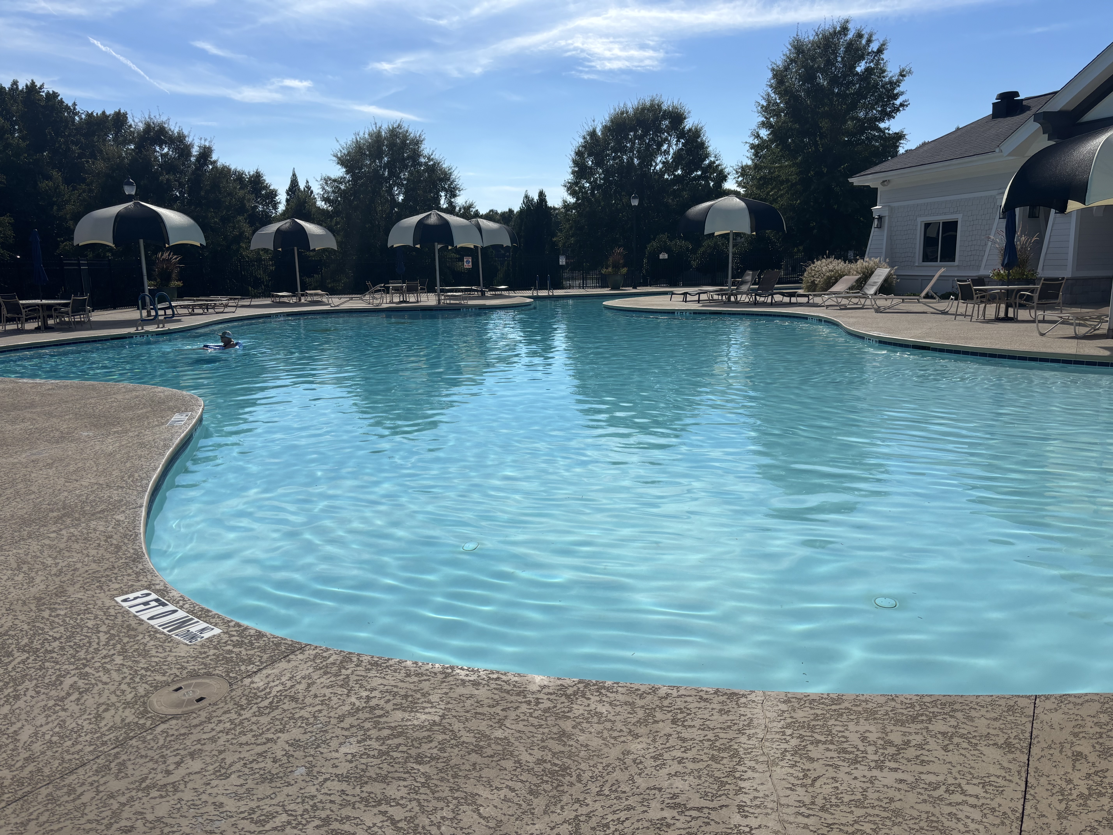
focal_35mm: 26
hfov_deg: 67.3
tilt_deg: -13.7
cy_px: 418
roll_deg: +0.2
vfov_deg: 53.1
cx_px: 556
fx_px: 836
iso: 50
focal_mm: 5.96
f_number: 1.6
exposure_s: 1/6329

===

_Exercise prompt:_
Pictures excluded, quote all the data above exactly.

_Solution for this exercise:_
focal_35mm: 26
hfov_deg: 67.3
tilt_deg: -13.7
cy_px: 418
roll_deg: +0.2
vfov_deg: 53.1
cx_px: 556
fx_px: 836
iso: 50
focal_mm: 5.96
f_number: 1.6
exposure_s: 1/6329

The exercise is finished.